In the present study RStr was morphologically characterized by the significant reduction of smooth muscular fibers and excess of collagen fibers in stroma adjacent to neoplastic ducts. Intense stromal reactivity was observed in intermediate (Gleason 7, 3+4) and high grade tumors (Gleason 7, 4+3) and in low grade tumors it was observed in only 3 cases with Gleason 6 (3+3), pointing out that RStr may be considered a predictive marker of tumor progression.
In relation to molecular characterization of RStr, the results showed increased reactivity to vimentin, IGF-1, MMP-2, FGF-2 and C-Myc in samples with intense stromal reactivity when compared to samples without reactivity. Such markers were fundamental to activation of RSTr and made the prostatic microenvironment favorable to tumor progression due to increase of imbalance of epithelium-stroma interaction.
Several studies have demonstrated that RStr is associated with lower survival free of disease. Yanagisawa (29) analyzed prostatic biopsies of 205 patients and demonstrated a significant difference between high and low reactive RSTr and concluded that the intensity of RStr may be considered a prognostic factor independent of biochemical recurrence. Also, Ayala (15), after analyzing samples from radical prostatectomy and Billis (30), that analyzed 266 needle prostatic biopsies showed that RStr could only be considered an prognostic factor independent of biochemical recurrence when it showed intense stromal reactivity. Still, RStr with intense stromal reactivity was observed in Ayala (15), Yanagisawa (29) and Billis (30) studies in 9.0%, 6.7% and 5.3% of samples respectively, with very similar frequencies among the studies. However, RStr with low stromal reactivity frequencies were very distinct among these three papers: 6.25% (Ayala, 15), 0.5% (Yanagisawa, 29) and 53.8% (Billis, 30). That reflects that lack of uniform morphological criteria to characterize RSTr.

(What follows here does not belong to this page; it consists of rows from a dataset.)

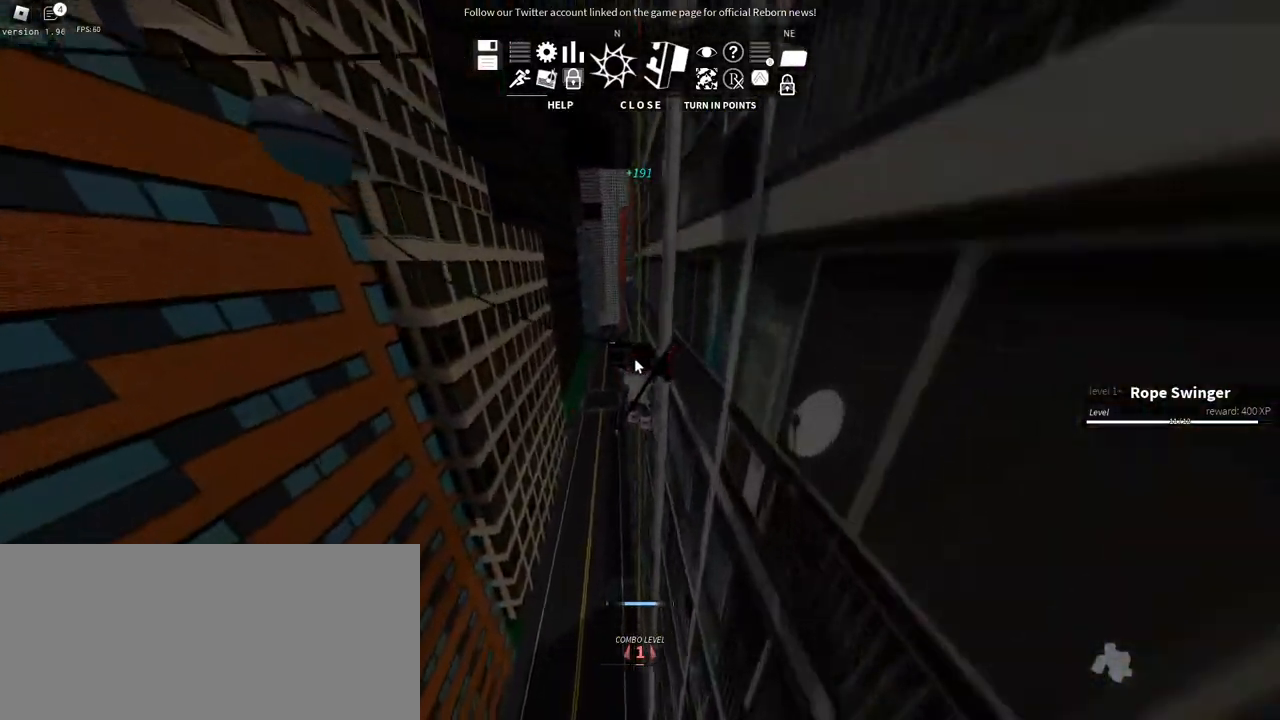
{"keys": ["w"], "mouse": ["right"], "events": []}
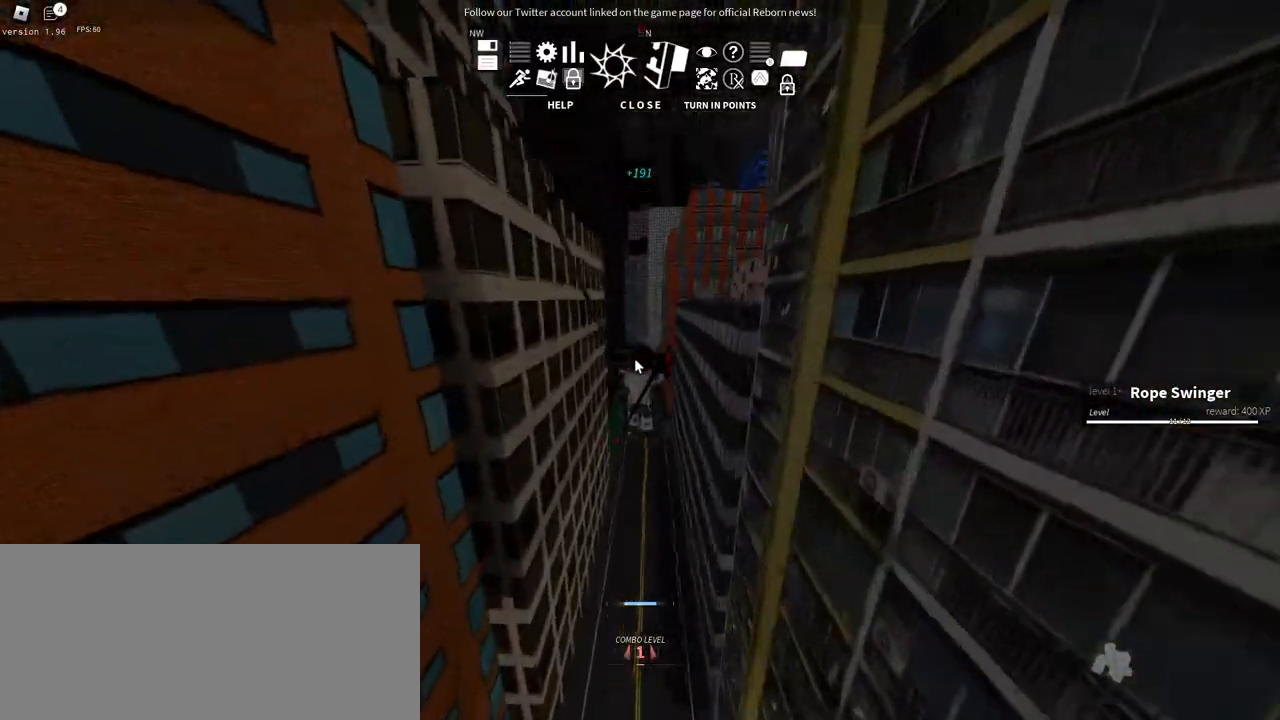
{"keys": ["w"], "mouse": ["right"], "events": [[250, "d", "down"], [500, "d", "up"]]}
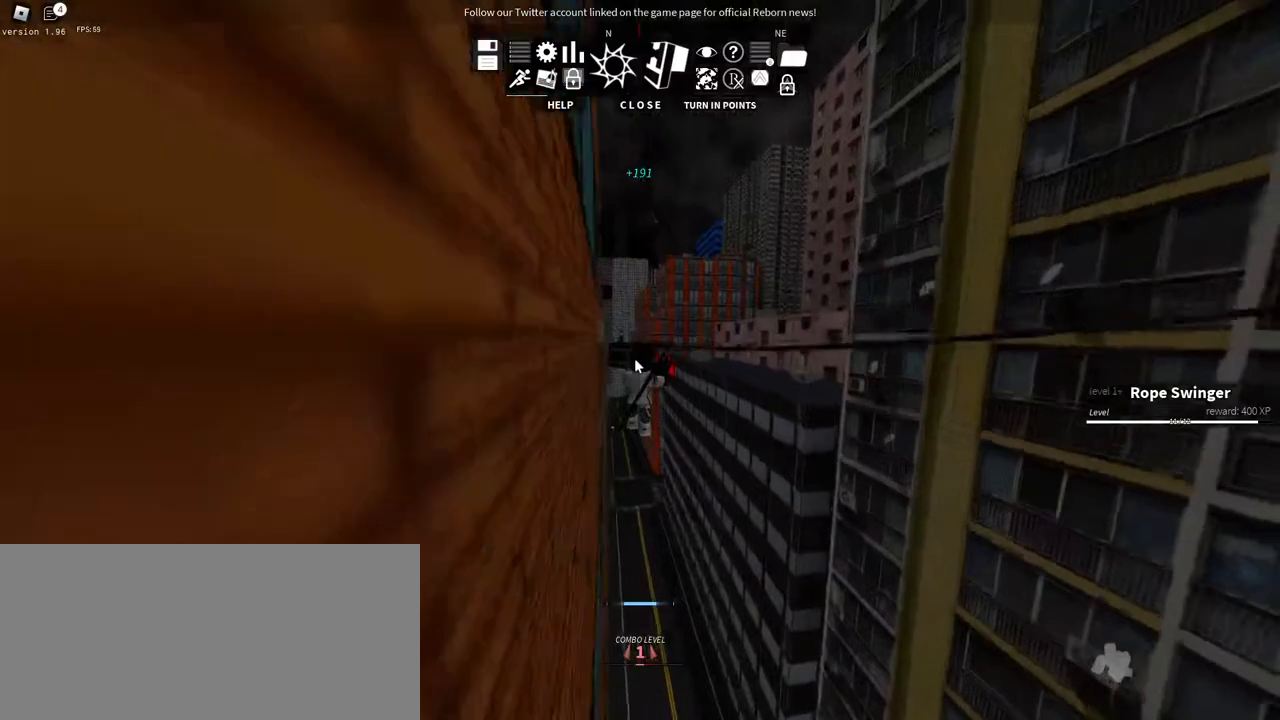
{"keys": ["a", "w"], "mouse": ["right"], "events": [[467, "a", "down"]]}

In conclusion, the present study shows a new approach to Pca diagnosis and the results demonstrated RStr may be considered a predictive marker of PCa progression, since increase of vimentin, IGF-1, MMP-2, FGF-2 and C-MTC are evidences of worse tumor prognosis and the occurrence of prostatic stem cells (elevation of PSCA) and the balance of AR and Erα with concurrent inhibitory action of ERβ at RStr point to a greater malignancy of these tumors as well as an indication of recurrence. However, new studies are necessary to better understanding of this microenvironment and upgrading of available treatments of prostate cancer, and the development of new modalities that assure better clinical results and quality of life of patients.